Written task – Return the lines of the data word for word, from the first line through the line that contains "genus: Cladonia", including both ends.

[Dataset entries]

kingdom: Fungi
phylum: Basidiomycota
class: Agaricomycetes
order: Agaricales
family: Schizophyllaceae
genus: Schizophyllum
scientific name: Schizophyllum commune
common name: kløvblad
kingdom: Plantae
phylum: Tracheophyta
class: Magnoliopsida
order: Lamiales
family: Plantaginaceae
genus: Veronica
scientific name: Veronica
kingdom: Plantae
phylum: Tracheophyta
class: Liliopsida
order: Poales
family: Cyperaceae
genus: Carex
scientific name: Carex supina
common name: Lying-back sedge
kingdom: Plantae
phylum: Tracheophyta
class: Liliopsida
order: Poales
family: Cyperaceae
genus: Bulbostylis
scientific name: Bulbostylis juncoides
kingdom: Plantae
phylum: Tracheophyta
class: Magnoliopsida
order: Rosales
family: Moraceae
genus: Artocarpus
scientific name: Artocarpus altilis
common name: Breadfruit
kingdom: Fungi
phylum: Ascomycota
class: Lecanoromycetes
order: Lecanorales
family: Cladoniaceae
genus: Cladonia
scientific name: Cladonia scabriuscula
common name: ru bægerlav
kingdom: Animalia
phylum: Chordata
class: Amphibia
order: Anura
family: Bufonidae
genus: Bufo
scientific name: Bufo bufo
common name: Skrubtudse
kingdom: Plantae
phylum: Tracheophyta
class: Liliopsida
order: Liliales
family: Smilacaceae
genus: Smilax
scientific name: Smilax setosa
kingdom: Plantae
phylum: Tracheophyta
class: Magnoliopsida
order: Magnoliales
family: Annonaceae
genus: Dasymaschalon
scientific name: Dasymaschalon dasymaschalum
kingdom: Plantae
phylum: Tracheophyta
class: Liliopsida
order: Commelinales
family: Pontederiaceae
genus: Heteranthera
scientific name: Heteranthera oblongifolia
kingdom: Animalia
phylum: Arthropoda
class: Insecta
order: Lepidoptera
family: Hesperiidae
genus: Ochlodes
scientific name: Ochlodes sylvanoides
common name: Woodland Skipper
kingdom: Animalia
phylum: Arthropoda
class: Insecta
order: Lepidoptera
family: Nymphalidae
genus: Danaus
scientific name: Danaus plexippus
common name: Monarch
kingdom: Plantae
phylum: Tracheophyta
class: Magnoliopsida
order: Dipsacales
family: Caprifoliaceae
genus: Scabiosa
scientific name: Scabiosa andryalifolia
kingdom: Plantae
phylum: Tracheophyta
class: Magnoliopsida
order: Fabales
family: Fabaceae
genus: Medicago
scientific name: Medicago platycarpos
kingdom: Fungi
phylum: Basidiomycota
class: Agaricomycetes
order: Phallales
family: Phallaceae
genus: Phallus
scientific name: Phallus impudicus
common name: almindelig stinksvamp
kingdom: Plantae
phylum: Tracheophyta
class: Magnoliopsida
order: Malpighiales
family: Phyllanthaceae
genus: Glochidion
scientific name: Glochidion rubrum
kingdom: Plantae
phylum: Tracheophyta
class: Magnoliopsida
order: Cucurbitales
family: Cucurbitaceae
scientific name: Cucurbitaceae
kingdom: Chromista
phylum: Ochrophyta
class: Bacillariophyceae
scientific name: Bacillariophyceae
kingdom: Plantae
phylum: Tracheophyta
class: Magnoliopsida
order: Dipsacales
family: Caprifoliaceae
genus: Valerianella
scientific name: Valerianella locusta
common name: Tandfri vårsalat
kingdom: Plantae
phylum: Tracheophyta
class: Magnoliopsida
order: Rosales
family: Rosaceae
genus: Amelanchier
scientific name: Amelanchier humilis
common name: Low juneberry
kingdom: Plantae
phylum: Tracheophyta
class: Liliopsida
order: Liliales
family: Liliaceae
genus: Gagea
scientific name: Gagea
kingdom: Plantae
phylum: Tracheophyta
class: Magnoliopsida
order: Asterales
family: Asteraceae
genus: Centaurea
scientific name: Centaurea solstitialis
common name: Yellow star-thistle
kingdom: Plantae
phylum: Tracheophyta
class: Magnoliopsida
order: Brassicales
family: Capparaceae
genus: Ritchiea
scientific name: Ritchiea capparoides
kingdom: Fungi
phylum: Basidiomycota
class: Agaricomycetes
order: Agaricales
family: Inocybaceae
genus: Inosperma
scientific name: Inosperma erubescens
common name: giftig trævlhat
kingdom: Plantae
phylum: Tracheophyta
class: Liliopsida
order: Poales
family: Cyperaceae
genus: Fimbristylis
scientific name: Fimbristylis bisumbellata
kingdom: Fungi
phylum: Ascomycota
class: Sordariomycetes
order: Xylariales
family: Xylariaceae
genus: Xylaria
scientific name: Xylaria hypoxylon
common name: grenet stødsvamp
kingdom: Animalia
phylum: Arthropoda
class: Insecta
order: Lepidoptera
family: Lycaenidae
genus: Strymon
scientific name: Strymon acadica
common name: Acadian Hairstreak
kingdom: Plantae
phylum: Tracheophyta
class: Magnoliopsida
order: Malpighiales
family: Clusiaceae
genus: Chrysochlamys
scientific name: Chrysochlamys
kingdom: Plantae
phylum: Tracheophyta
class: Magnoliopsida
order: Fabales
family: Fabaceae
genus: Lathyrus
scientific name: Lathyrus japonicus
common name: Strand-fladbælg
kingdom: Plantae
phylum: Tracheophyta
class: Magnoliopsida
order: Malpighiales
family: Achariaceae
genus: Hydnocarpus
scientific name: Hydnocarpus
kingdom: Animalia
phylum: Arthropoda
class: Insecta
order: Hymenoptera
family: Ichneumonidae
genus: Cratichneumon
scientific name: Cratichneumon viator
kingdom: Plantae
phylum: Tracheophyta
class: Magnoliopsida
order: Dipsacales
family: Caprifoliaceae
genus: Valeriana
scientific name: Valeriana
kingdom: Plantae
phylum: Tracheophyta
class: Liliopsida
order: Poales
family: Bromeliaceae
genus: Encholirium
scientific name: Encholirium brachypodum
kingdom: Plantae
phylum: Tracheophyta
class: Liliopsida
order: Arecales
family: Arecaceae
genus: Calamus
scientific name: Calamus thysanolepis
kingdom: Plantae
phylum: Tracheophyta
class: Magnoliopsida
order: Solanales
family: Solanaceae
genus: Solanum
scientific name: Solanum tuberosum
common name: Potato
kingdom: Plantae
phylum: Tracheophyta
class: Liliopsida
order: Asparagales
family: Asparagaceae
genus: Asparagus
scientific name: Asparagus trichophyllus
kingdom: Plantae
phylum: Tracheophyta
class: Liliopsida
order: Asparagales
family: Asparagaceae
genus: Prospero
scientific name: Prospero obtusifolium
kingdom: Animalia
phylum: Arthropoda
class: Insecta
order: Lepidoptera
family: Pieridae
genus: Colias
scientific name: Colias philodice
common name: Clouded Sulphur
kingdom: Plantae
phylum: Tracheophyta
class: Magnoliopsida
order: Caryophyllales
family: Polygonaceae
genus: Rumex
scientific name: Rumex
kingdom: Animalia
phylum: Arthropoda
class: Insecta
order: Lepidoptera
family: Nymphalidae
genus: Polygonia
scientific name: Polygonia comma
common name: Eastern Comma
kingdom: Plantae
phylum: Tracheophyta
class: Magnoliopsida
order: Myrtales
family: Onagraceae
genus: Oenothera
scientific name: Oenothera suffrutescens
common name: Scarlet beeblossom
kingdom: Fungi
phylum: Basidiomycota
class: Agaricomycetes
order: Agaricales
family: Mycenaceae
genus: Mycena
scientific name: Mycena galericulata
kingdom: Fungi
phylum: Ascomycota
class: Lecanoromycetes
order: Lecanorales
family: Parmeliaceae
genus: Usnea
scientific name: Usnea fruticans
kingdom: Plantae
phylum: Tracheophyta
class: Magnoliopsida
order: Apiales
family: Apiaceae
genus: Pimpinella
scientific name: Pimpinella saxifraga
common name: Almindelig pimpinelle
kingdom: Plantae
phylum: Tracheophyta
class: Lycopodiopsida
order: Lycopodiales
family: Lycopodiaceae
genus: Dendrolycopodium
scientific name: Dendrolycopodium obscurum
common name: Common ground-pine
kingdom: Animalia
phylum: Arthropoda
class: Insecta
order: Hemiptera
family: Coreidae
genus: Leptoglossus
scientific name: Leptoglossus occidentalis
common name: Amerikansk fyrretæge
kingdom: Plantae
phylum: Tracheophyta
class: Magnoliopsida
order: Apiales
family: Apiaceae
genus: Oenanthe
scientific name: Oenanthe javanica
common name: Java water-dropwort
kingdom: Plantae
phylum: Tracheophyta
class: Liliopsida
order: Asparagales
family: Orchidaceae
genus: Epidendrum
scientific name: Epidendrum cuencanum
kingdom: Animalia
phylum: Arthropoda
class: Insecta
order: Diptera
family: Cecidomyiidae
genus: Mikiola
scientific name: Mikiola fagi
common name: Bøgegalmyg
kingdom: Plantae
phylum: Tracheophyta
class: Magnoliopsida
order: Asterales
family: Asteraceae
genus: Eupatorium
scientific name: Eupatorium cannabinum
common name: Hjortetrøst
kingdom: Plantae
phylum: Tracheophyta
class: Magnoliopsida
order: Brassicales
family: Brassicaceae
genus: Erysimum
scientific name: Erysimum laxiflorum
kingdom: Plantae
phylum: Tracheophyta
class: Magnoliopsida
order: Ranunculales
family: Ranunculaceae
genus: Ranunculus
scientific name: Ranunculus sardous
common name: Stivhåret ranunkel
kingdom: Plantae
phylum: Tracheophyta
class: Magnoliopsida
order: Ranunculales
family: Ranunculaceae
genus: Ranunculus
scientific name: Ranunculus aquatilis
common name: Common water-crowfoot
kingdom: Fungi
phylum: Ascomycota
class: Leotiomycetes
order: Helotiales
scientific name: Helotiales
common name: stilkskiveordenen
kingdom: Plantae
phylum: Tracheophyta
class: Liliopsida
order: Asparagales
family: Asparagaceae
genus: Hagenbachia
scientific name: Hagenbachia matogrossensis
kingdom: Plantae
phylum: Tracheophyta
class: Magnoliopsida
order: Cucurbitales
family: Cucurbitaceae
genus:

Right answer –
kingdom: Fungi
phylum: Basidiomycota
class: Agaricomycetes
order: Agaricales
family: Schizophyllaceae
genus: Schizophyllum
scientific name: Schizophyllum commune
common name: kløvblad
kingdom: Plantae
phylum: Tracheophyta
class: Magnoliopsida
order: Lamiales
family: Plantaginaceae
genus: Veronica
scientific name: Veronica
kingdom: Plantae
phylum: Tracheophyta
class: Liliopsida
order: Poales
family: Cyperaceae
genus: Carex
scientific name: Carex supina
common name: Lying-back sedge
kingdom: Plantae
phylum: Tracheophyta
class: Liliopsida
order: Poales
family: Cyperaceae
genus: Bulbostylis
scientific name: Bulbostylis juncoides
kingdom: Plantae
phylum: Tracheophyta
class: Magnoliopsida
order: Rosales
family: Moraceae
genus: Artocarpus
scientific name: Artocarpus altilis
common name: Breadfruit
kingdom: Fungi
phylum: Ascomycota
class: Lecanoromycetes
order: Lecanorales
family: Cladoniaceae
genus: Cladonia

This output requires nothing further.